Siklus ini paling banyak memakai energi. Selagi siklus ini berjalan sebaiknya tidak mengkonsumsi makanan berat atau padat karena menurunkan intensitas proses pembuangan, memperlambat proses pencernaan, dan memboroskan energi (Andang, 2001) dalam (Ginting, 2008).

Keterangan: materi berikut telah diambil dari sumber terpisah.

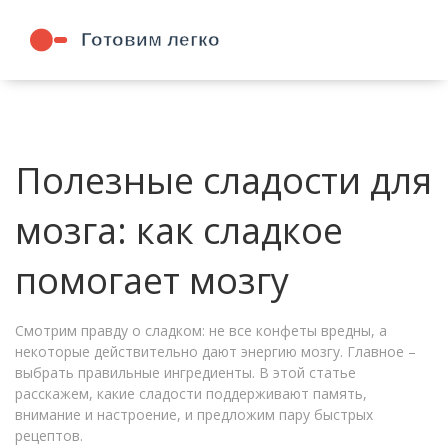
Полезные сладости для
мозга: как сладкое
помогает мозгу
Смотрим правду о сладком: не все конфеты вредны, а
некоторые действительно дают энергию мозгу. Главное –
выбрать правильные ингредиенты. В этой статье
расскажем, какие сладости поддерживают память,
внимание и настроение, и предложим пару быстрых
рецептов.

Hasil penelitian oleh Annisa (2009) jeda antara jadwal makan yang lama dan ketidakteraturan makan berkaitan dengan sindroma dispepsia. Pada penelitian ini juga ditemukan perbedaan antara pola makan dan pengaruhnya terhadap gejala gastrointestinal pada remaja putri. Penyebab asam lambung tinggi diantaranya adalah aktivitas padat sehingga terlambat makan. Secara alami lambung akan memproduksi asam lambung setiap saat dalam jumlah kecil. Setelah 4-6 jam sesudah makan kadar glukosa dalam darah telah banyak diserap dan terpakai sehingga tubuh akan merasakan lapar dan saat itu jumlah asam akan meningkat (Ganong, 2008).

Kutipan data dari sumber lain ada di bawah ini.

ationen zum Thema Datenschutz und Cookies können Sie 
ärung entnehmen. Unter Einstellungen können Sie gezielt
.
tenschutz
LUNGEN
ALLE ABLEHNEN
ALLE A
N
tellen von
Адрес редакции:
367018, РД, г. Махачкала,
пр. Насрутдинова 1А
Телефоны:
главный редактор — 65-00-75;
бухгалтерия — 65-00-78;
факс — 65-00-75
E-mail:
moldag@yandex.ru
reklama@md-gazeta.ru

Pembagian waktu makan yang baik dapat dilihat pada Tabel 2.1. Tabel 2.1. Pembagian Waktu Makan

Waktu Jam Makan

Makan pagi 07.00

Snack pagi 10.00

Makan siang 13.00

Snack siang 16.00

Makan malam 19.00

Makan tepat waktu merujuk pada konsep tiga kali makan dalam sehari ialah sarapan, makan siang, dan makan malam. Dalam memulai makan, janganlah makan setelah benar-benar lapar. Atur waktu makan seperti sarapan sekitar jam 06.00-08.00, makan siang sekitar jam 12.00-13.00, dan makan malam antara jam 18.00-20.00 (Tilong, 2014).